Truppe americane avrebbero preso il controllo del campo di aviazione Rmeilan nella provincia settentrionale siriana di Hasakah. Lo utilizzeranno per sostenere la coalizione composta da curdi, arabi e cristiani siriaci, che combatte lo Stato islamico dal confine nord e ha il compito di scendere verso sud per tagliare i collegamenti a Raqqa, la capitale siriana dell’IS.

A rivelare la notizia è un portavoce delle Syrian Democratic Forces (SDF), ossia l’entità che fa da ombrello a quelle milizie combattenti, che ha parlato con Al Jazeera. È la seconda conferma del genere: due giorni fa anche un Situation Report della rivista specializzata Foreign Policy ne aveva parlato. Ieri poi, la BBC ha riportato delle analisi della società di intelligence Stratfor. E siamo a tre, dunque ora manca soltanto la conferma ufficiale.

GUAI GEOPOLITICI

Rmeilan, che diventerebbe la prima base con appoggio aereo americana in Siria, è controllata da oltre due anni dalle unità di difesa popolare dell’YPG, le forze curdo-siriane, a cui gli Stati Uniti hanno fornito armamenti e affiancato due team di forze speciali per fare da consulenti durante la missione su Raqqa. Ora i curdi, in cambio, hanno siglato l’accordo. Rmeilan si trova vicino al confine turco e iracheno, e sotto quest’ottica sarà interessante registrare la reazione di Ankara, che considera le milizie curde nemiche, in quanto alleate al Pkk.

Per comprendere il problema, due giorni fa la Turchia ha posto il veto per la partecipazione dei curdi ai tavoli negoziali sulla crisi siriana, e il motivo per cui li vuole fuori è semplice: i curdi siriani amministrano un territorio precedentemente auto-proclamato, il Rojava, che nel corso del conflitto ha acquisito sempre più indipendenza, perché il governo siriano non se n’è più occupato (gli unici scontri condotti dai curdi sono quelli con lo Stato islamico). Se, come sostengono alcuni analisti, alla fine del conflitto la Siria sarà “smembrata”, il Rojava sarà uno di quei nuovo territori a sé stanti. Ad Ankara però la situazione non piace, perché teme possa rappresentare un ulteriore motivo di scontro con i curdi di Turchia, che rivendicano anche loro un proprio territorio indipendente.

OBIETTIVO DELL'ESERCIZIO
Riporta il brano dell'articolo sulla base di Rmeilan da "Truppe americane avrebbero preso" fino a "la conferma ufficiale." incluso, sostituendo "Hasakah" con "al-Hasaka".

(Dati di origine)

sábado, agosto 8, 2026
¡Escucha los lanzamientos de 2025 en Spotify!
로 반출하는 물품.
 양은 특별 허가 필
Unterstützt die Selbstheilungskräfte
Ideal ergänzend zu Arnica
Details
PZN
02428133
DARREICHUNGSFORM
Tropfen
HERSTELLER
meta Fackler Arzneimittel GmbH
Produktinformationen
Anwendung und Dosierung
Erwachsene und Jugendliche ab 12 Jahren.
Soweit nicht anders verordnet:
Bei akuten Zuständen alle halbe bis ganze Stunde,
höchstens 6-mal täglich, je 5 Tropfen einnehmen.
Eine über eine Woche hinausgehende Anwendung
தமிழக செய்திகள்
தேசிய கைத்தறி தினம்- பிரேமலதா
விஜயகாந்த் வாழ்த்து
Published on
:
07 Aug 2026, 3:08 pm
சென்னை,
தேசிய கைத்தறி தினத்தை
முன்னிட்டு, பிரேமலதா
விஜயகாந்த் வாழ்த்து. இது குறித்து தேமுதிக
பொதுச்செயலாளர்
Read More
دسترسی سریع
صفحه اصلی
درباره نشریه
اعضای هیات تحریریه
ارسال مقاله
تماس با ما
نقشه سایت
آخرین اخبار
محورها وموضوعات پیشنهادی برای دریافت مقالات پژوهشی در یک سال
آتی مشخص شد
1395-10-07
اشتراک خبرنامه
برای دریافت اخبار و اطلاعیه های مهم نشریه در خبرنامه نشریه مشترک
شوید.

RISPOSTA ALL'ESERCIZIO
Truppe americane avrebbero preso il controllo del campo di aviazione Rmeilan nella provincia settentrionale siriana di al-Hasaka. Lo utilizzeranno per sostenere la coalizione composta da curdi, arabi e cristiani siriaci, che combatte lo Stato islamico dal confine nord e ha il compito di scendere verso sud per tagliare i collegamenti a Raqqa, la capitale siriana dell’IS.

A rivelare la notizia è un portavoce delle Syrian Democratic Forces (SDF), ossia l’entità che fa da ombrello a quelle milizie combattenti, che ha parlato con Al Jazeera. È la seconda conferma del genere: due giorni fa anche un Situation Report della rivista specializzata Foreign Policy ne aveva parlato. Ieri poi, la BBC ha riportato delle analisi della società di intelligence Stratfor. E siamo a tre, dunque ora manca soltanto la conferma ufficiale.